Evidence for Contact moves briskly through Grimes’s voluminous output of 21st-century work. A few themes emerge: grids, which he fills with black gesso for landscapes that recall a crossword puzzle’s prompt for answers, the fiddly formations of Tetris, and early digital animation; binary code, whose zeroes and ones form both ominous data fields and friendly living figures; and an interest in portraiture that appears less about capturing some “truth” of the subject and more about amassing a community of fellow travelers. Asserting the presence of believers in his paintings is also urgent.
Grimes’s paintings trade in arcana, to be sure, and a working knowledge of SETI or the 1961 abduction of Barney and Betty Hill might offer context for the lengthy narratives of his own research that often fill the canvases.

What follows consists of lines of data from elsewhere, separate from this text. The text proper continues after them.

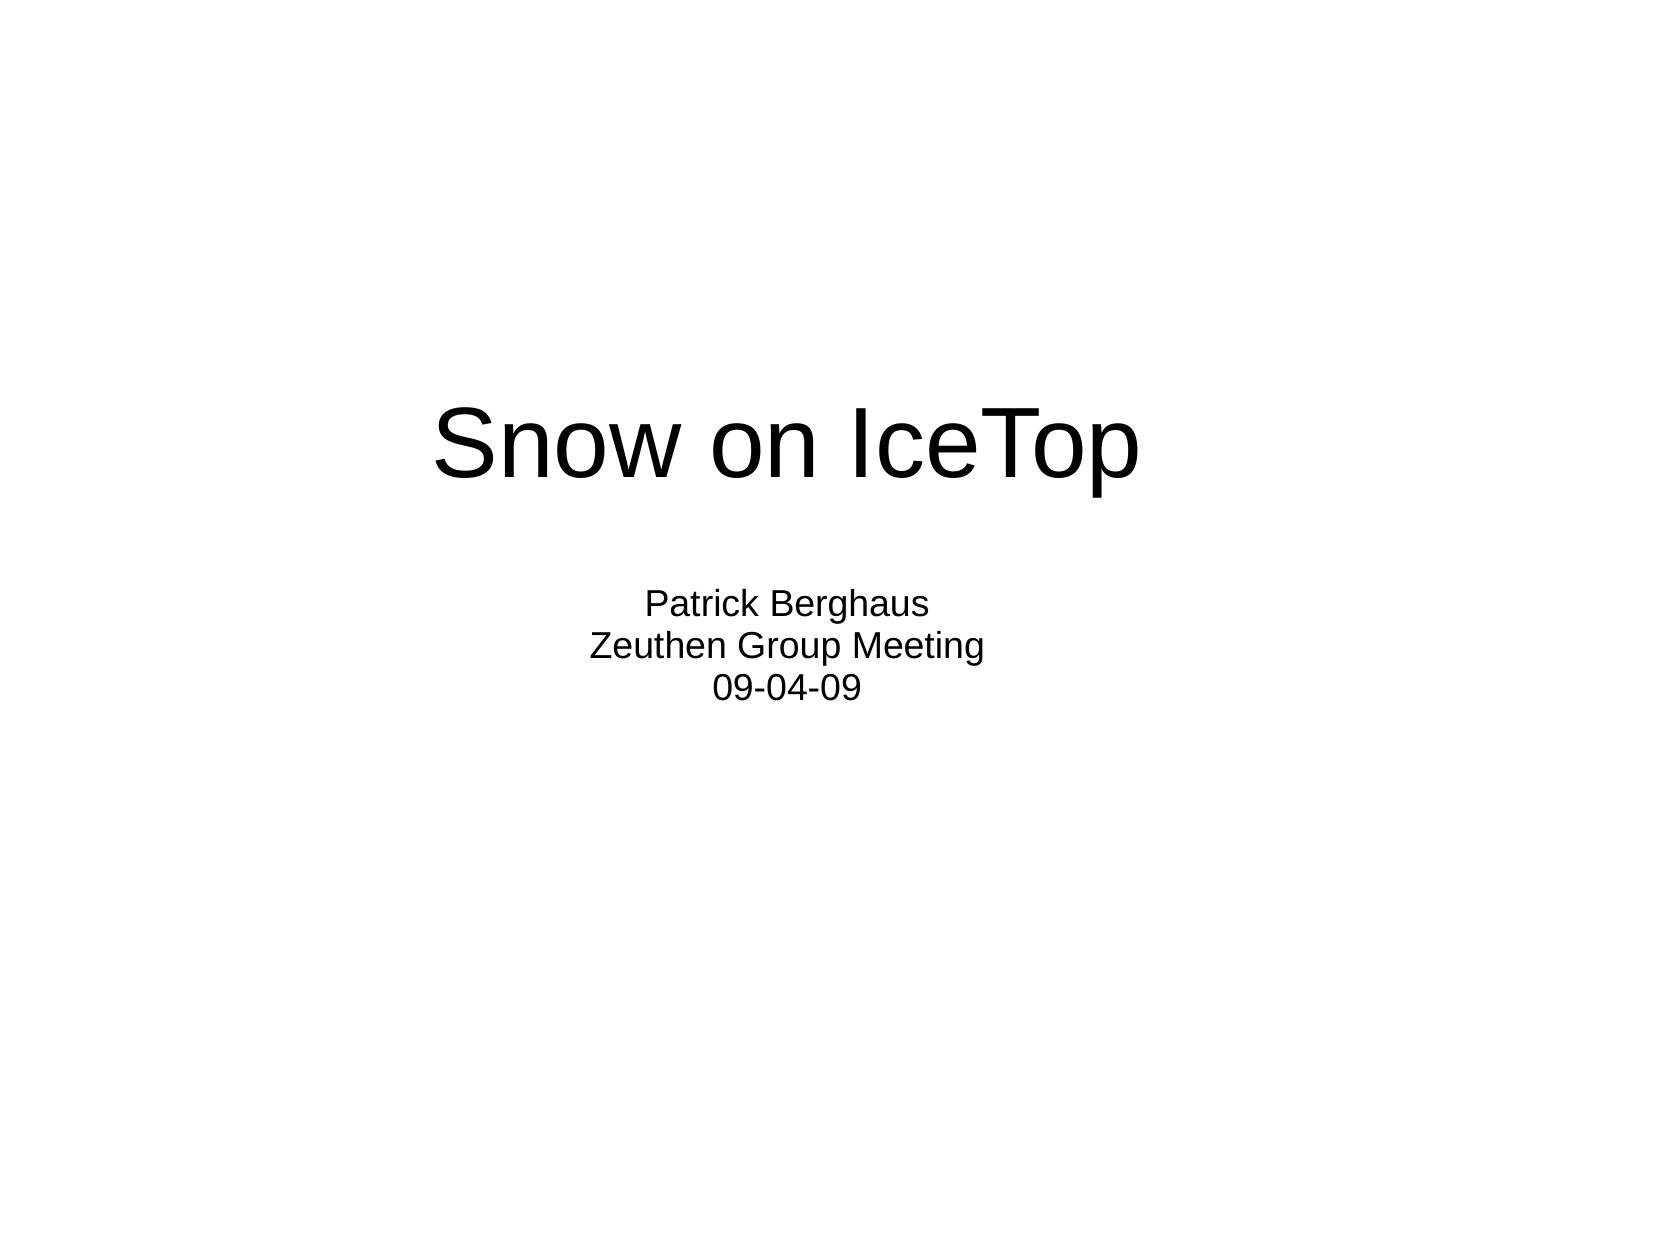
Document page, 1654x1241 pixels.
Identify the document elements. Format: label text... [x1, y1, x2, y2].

text_box Snow on IceTop Patrick Berghaus Zeuthen Group Meeting 09-04-09 [412, 375, 1162, 721]
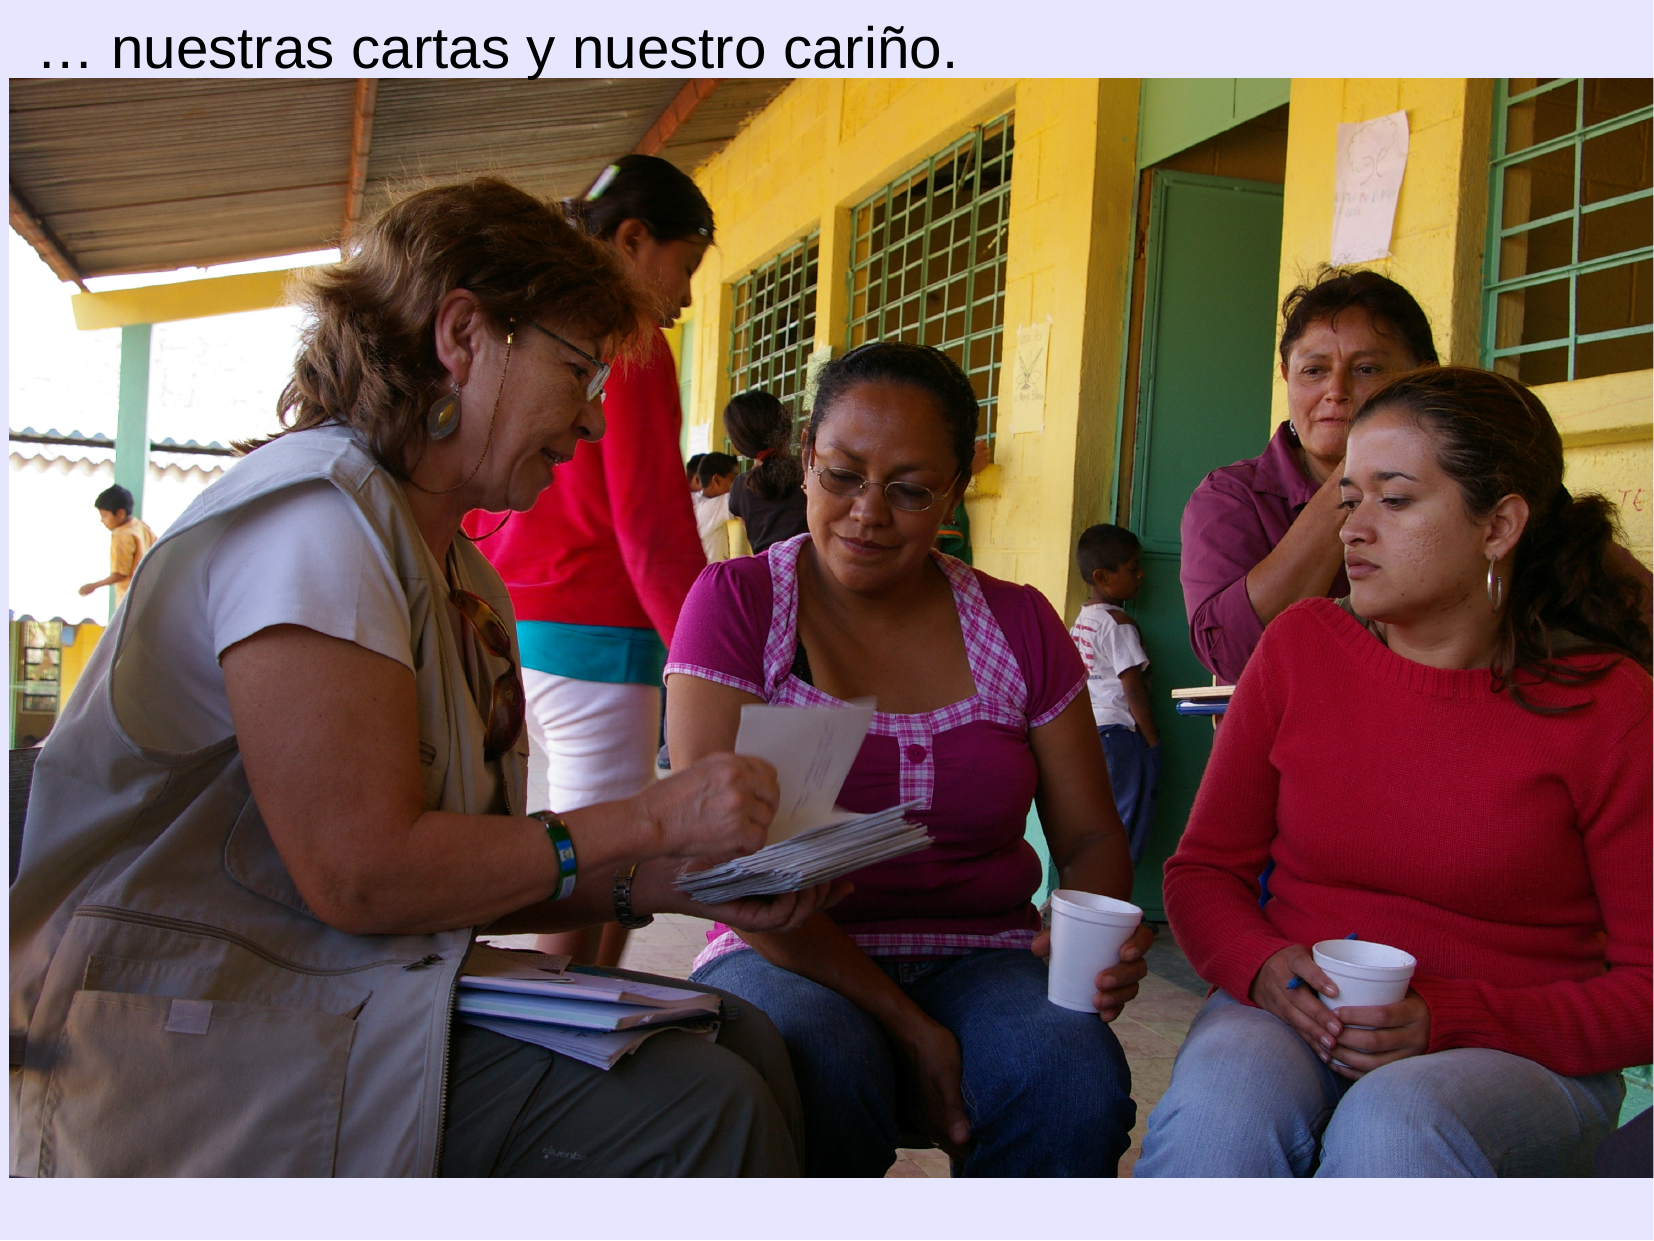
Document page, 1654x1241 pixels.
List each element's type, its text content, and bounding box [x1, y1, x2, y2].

picture [9, 78, 1654, 1178]
text_box … nuestras cartas y nuestro cariño. [21, 8, 975, 89]
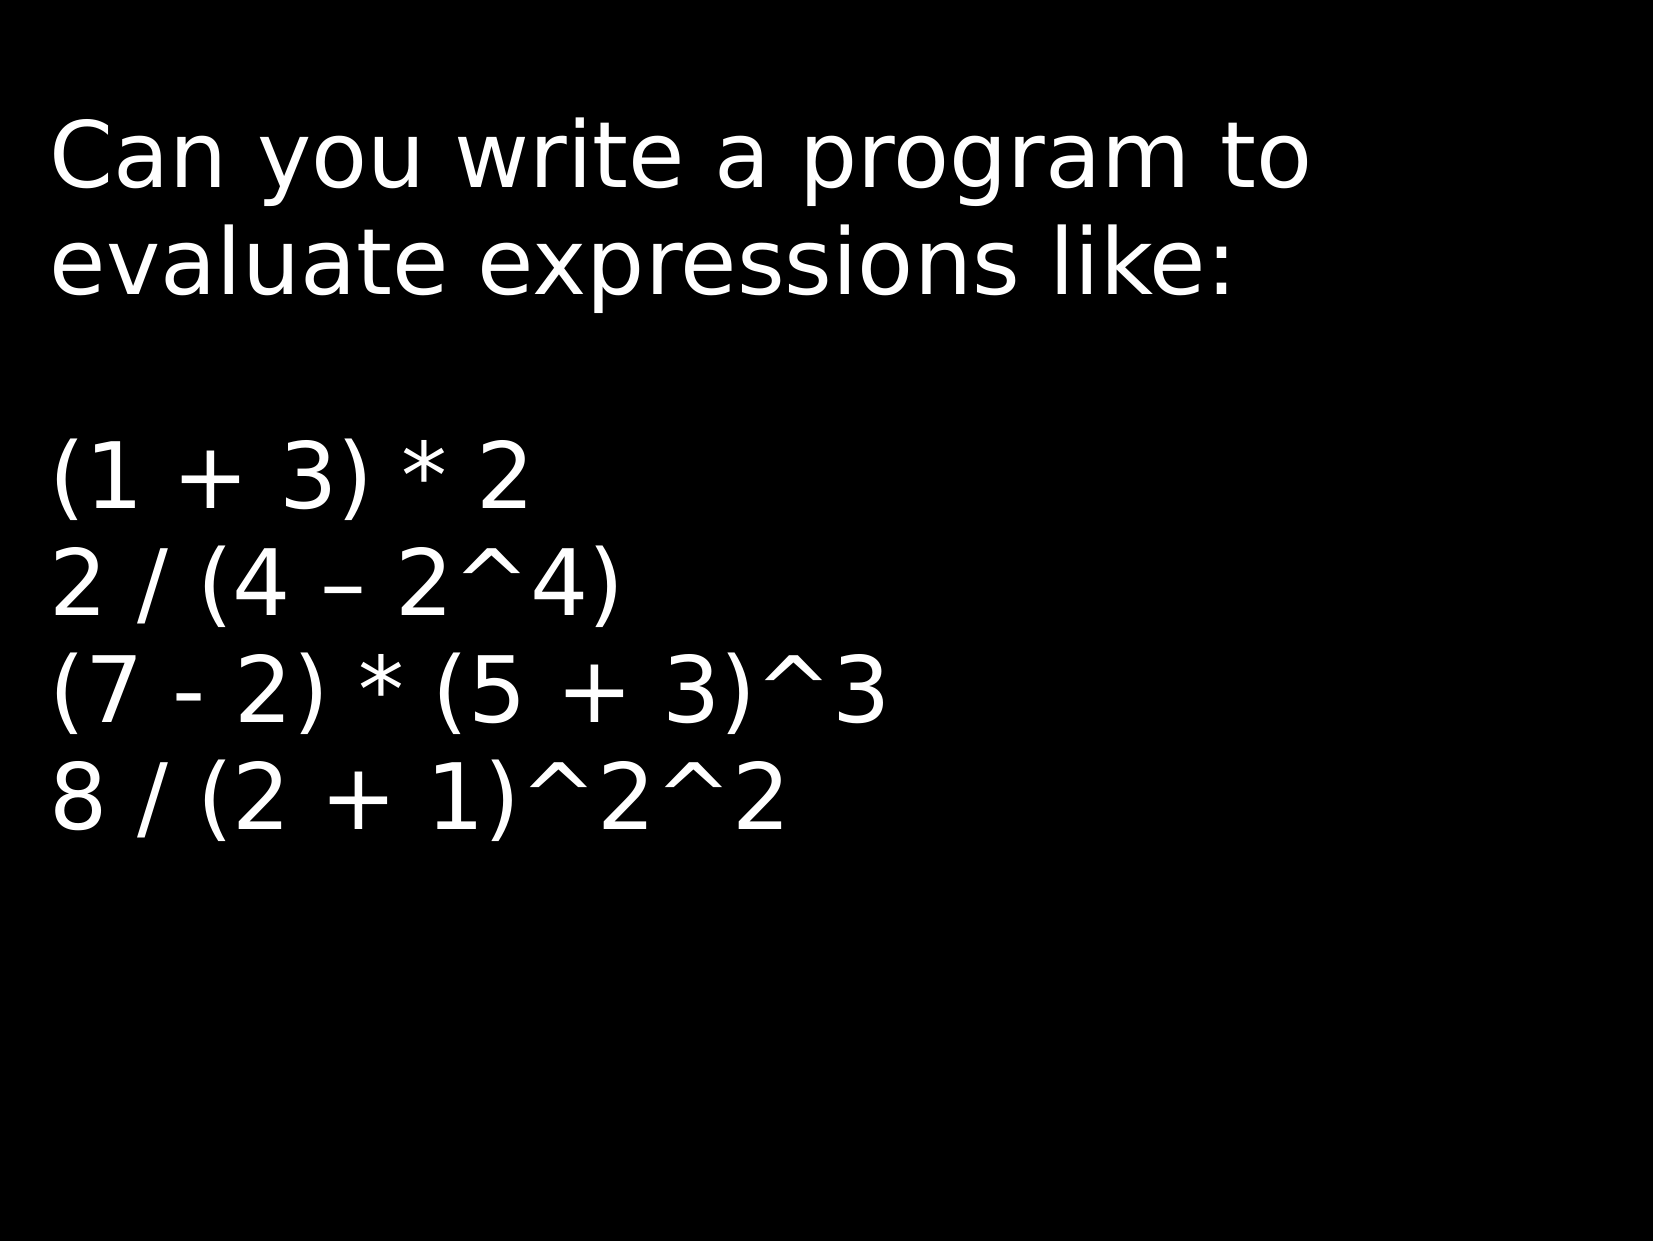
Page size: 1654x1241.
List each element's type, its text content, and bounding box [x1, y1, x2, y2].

title Can you write a program to evaluate expressions like: (1 + 3) * 2 2 / (4 – 2^4) (7 - 2) * (5 + 3)^3 8 / (2 + 1)^2^2 [49, 75, 1538, 1201]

Those encounters are the sum, more or less, of the biographical content of his work. Some facts are these: Born in 1947, he was drawn to sci-fi movies as a kid, was diagnosed with schizophrenia in his early 20s, spent much of the 1970s hospitalized, was included in the landmark American Folk Art Museum show “Self-Taught Artists of the 20th Century,” and now lives and works at Fellowship Place in New Haven. One may find answers to his questions—why these obsessions, and why these forms for them—in those facts. Evidence for Contact offers an alternative framework: alien life forms have already connected with humans because connection is what life is all about.
As the text of one of his paintings declares: “I believe it is very disturbing to think that we are the only intelligent life in the universe.”